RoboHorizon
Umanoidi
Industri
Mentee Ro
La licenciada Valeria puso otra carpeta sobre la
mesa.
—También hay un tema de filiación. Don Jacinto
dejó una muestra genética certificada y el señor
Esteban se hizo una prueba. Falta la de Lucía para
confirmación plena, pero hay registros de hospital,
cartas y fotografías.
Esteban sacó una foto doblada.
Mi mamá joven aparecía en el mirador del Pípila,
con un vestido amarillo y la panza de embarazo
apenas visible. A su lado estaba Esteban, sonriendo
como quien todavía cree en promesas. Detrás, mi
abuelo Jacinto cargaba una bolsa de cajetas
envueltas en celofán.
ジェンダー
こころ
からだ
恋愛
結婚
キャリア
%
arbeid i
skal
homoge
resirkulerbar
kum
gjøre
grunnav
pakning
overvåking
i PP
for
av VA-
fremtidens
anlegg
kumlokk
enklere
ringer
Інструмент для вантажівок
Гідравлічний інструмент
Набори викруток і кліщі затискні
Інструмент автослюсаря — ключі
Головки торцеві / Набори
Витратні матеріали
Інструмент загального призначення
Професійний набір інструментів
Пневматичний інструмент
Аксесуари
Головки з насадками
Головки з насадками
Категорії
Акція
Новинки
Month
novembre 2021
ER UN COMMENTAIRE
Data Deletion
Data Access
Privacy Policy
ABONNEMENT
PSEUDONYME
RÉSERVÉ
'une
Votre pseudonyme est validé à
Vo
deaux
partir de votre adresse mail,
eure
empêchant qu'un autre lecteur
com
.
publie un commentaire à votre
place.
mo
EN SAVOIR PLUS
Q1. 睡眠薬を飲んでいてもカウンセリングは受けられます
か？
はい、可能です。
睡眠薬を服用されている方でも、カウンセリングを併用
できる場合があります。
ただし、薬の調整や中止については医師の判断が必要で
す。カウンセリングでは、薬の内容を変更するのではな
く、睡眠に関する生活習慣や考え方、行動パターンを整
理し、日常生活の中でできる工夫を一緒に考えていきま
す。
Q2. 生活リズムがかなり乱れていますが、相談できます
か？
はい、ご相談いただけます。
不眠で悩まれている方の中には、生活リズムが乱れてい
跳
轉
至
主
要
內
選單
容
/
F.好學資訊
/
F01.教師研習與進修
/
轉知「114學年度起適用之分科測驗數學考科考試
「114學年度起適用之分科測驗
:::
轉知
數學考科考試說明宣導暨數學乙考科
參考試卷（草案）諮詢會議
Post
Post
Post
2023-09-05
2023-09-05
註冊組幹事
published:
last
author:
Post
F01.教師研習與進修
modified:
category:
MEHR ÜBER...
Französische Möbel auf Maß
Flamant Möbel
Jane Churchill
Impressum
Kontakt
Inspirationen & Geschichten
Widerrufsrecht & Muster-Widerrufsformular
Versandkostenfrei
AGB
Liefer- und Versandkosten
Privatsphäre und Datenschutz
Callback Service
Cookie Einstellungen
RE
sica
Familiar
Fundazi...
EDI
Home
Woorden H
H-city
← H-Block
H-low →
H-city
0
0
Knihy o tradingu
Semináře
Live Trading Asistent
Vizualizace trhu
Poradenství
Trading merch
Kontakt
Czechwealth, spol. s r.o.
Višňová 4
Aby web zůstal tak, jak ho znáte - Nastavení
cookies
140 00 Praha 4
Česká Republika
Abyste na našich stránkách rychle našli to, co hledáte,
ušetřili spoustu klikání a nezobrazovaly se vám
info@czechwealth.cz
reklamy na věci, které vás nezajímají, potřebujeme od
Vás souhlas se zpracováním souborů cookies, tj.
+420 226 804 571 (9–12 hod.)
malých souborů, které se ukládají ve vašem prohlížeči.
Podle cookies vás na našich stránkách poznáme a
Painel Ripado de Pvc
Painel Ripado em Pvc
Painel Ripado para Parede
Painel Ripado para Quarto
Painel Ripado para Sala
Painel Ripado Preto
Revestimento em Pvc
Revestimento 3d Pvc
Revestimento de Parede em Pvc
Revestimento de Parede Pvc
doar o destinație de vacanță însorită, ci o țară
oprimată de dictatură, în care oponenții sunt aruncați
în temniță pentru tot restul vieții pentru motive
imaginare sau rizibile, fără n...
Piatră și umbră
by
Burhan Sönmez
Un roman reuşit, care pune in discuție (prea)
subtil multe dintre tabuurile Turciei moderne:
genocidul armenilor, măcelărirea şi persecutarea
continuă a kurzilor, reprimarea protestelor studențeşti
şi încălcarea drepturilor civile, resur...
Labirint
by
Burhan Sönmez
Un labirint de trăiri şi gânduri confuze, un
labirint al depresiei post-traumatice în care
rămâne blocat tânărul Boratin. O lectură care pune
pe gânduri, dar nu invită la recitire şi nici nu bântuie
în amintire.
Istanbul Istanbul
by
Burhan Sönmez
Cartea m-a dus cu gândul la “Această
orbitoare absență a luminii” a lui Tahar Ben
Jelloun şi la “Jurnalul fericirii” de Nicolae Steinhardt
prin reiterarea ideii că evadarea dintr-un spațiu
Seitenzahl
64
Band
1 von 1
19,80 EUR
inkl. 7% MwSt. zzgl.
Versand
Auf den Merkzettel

## EXERCISE DESCRIPTION
Each line of the entries that contains the word "které" should be listed.

## EXPECTED ANSWER
reklamy na věci, které vás nezajímají, potřebujeme od
malých souborů, které se ukládají ve vašem prohlížeči.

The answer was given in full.